* [Extracted records]:
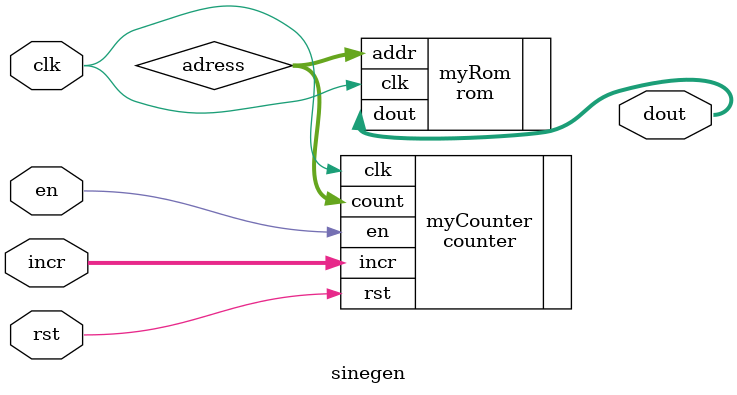
<source format=sv>
module sinegen #(
    parameter WIDTH = 8
)(
    input logic             clk,
    input logic             en,
    input logic             rst,
    input logic [WIDTH-1:0] incr,
    output logic [WIDTH-1:0] dout
);

    logic [WIDTH-1:0]       adress; //interconnecting wire

counter myCounter (
    .clk(clk),
    .en(en),
    .rst(rst),
    .incr(incr),
    .count(adress)
);

rom myRom (
    .clk(clk),
    .addr(adress),
    .dout(dout)
);
endmodule

</source>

* [Work request]:
Please reproduce each entry above word for word and keep the pictures out of the copy.

* [Result for this exercise]:
<source format=sv>
module sinegen #(
    parameter WIDTH = 8
)(
    input logic             clk,
    input logic             en,
    input logic             rst,
    input logic [WIDTH-1:0] incr,
    output logic [WIDTH-1:0] dout
);

    logic [WIDTH-1:0]       adress; //interconnecting wire

counter myCounter (
    .clk(clk),
    .en(en),
    .rst(rst),
    .incr(incr),
    .count(adress)
);

rom myRom (
    .clk(clk),
    .addr(adress),
    .dout(dout)
);
endmodule

</source>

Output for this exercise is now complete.